Reading passage Start Marker

I'm struggling with these numbers a little bit as the news and of course self-biased parties like AMD, Intel, Microsoft, and Nvidia are consistently stating that the gaming market has been growing on PC. Besides gaming, I also see multiple reasons for increased demand for Discrete GPUs -- mining demand has been a ramp up over the last 10 years, and professional applications are continuing to find new uses for "gaming" cards.

I don't believe this overall trend is due to price increases per die size over time or R&D costs - there's quite a few years there where price per working chip went down clearly and considerably. (though with exceptions: 20nm seemed a bit muddy cost-wise per Nvidia).

I'm also not convinced this is a pure play to increase the ASP and margin of GPUs sold, at least not over the whole 15 year decline -- it's only the last few years that there has been a hard "pass" of the low end market by Nvidia and AMD to focus on higher end GPUs.

Any ideas what's going on here? Is the demand actually trending down slowly, or maybe it's getting harder to compete for good wafer pricing and availability as the rise of higher margin SoCs first on 'good nodes' (2007-2015) and then leading edge nodes (2015+) has occurred? Perhaps gaming console sales are playing a part here?

Thanks!

Example Article Quoting Jon Peddie Research:

The specific chart from this article (Year over Year discrete desktop cards)
https://cdn.mos.cms.futurecdn.net/kPvLRRbPngV2PYtyPc3MHY.png

Chart showing quarterly shipments - from Q3 2005 through Q4 2020:
 
I thought gaming consoles were a big driver for AMD and others? My kids all have consoles. They use them for Netflix, Hulu, Amazon, etc... as well as games. And what about gaming laptops? Not my area of expertise but I am certainly interested as GPUs are big business for the foundries. I will ask around, get some experts at the table.

Reading passage End Marker

*Task A*
Which streaming services does the GPU post say the kids use their consoles for?
*Task B*
Return the stretch of the GPU post from "I'm struggling with" through "cost-wise per Nvidia).".
Answer from the GPU post alone, without outside knowledge.

Record extracts Start Marker

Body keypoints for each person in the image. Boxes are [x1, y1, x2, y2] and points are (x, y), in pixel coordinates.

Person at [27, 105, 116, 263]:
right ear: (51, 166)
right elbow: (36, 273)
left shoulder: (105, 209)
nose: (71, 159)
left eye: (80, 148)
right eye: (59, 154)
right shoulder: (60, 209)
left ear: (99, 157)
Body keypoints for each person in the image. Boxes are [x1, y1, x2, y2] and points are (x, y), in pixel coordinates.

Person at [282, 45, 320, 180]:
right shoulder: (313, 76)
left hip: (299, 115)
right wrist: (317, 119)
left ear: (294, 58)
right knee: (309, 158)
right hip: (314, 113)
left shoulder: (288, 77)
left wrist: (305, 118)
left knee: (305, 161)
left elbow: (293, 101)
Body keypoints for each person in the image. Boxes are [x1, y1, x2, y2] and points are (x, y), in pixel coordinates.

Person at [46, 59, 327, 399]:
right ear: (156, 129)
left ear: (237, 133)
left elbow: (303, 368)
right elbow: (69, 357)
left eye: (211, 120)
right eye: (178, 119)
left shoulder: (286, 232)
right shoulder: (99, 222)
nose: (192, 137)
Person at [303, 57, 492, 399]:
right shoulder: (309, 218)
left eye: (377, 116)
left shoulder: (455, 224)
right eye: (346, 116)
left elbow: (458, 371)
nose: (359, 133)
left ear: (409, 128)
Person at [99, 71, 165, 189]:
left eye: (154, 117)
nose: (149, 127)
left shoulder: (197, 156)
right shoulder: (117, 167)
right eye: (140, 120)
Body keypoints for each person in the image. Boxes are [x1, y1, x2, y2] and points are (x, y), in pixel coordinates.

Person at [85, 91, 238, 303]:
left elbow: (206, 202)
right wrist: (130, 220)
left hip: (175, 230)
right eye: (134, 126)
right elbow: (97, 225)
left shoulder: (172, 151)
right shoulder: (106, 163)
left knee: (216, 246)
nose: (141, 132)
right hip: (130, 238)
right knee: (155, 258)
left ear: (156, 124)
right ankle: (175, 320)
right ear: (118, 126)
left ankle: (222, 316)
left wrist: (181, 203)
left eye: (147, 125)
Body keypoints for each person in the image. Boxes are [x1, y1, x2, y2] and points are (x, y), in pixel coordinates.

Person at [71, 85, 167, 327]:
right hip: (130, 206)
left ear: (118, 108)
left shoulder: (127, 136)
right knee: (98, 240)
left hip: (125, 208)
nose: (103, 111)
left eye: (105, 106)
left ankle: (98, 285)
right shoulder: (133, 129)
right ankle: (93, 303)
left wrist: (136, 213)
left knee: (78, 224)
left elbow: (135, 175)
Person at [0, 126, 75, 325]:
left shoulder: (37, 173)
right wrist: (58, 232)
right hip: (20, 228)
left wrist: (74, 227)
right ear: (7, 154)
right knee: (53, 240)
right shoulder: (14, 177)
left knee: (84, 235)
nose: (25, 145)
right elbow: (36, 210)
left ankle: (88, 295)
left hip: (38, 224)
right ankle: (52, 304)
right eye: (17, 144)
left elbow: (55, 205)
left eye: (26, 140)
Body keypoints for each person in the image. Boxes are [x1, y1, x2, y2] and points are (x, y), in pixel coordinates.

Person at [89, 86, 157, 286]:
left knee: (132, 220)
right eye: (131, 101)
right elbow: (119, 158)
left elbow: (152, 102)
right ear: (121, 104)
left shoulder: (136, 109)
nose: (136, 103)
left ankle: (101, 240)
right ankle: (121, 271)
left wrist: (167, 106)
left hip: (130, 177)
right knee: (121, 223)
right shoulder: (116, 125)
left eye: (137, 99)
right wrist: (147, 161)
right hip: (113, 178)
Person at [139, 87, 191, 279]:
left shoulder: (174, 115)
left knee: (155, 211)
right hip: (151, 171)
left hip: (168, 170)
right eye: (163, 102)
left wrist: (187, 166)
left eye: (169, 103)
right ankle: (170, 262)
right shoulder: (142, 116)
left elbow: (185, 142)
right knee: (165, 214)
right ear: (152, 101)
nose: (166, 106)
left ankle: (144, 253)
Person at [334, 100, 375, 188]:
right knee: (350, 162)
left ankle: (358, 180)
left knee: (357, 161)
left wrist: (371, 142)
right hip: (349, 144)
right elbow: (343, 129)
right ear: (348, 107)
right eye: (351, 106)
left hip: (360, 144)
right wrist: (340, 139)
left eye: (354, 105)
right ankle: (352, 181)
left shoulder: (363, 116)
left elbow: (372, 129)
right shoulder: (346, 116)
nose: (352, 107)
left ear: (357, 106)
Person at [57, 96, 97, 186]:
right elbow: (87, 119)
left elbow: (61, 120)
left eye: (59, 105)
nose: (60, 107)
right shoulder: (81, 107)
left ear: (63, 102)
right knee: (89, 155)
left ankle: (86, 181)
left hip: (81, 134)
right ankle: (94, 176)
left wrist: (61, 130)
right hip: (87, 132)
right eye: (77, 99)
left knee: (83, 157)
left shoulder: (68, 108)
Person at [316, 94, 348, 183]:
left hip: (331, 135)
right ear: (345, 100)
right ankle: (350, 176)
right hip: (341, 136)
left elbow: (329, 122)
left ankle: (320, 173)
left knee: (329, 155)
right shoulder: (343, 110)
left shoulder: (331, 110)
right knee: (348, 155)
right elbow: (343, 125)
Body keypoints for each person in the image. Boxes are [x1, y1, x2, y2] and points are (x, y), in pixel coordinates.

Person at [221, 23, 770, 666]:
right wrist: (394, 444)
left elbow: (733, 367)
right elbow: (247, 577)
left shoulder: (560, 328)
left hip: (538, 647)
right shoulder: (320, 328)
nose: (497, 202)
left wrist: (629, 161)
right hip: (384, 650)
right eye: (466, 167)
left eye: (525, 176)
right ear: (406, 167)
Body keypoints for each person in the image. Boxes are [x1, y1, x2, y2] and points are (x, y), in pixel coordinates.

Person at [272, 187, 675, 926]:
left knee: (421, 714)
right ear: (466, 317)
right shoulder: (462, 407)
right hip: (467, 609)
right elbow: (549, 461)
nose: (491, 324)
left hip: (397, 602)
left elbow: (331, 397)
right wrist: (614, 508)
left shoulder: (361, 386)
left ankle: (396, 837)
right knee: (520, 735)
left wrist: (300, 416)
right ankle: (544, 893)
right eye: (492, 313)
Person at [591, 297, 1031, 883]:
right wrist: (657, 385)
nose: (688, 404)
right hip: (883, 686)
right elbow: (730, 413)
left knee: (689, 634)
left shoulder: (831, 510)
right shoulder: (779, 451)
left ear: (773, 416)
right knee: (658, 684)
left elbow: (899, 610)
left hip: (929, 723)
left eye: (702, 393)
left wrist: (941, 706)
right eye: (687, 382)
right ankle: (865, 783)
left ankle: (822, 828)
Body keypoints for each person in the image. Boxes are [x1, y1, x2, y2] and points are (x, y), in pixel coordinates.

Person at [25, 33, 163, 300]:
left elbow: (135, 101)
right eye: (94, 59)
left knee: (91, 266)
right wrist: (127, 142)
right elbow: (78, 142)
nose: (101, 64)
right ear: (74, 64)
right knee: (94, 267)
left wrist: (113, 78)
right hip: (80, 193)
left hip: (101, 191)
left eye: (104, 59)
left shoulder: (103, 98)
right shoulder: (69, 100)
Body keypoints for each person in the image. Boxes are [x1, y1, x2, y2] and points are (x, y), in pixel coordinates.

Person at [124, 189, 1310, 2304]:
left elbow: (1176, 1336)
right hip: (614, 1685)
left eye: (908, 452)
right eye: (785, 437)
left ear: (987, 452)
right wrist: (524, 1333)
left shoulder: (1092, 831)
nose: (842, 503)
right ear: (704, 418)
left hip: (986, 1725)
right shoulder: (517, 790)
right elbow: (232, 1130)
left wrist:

Record extracts End Marker

*Your response A*
Netflix, Hulu, Amazon

*Your response B*
I'm struggling with these numbers a little bit as the news and of course self-biased parties like AMD, Intel, Microsoft, and Nvidia are consistently stating that the gaming market has been growing on PC. Besides gaming, I also see multiple reasons for increased demand for Discrete GPUs -- mining demand has been a ramp up over the last 10 years, and professional applications are continuing to find new uses for "gaming" cards.

I don't believe this overall trend is due to price increases per die size over time or R&D costs - there's quite a few years there where price per working chip went down clearly and considerably. (though with exceptions: 20nm seemed a bit muddy cost-wise per Nvidia).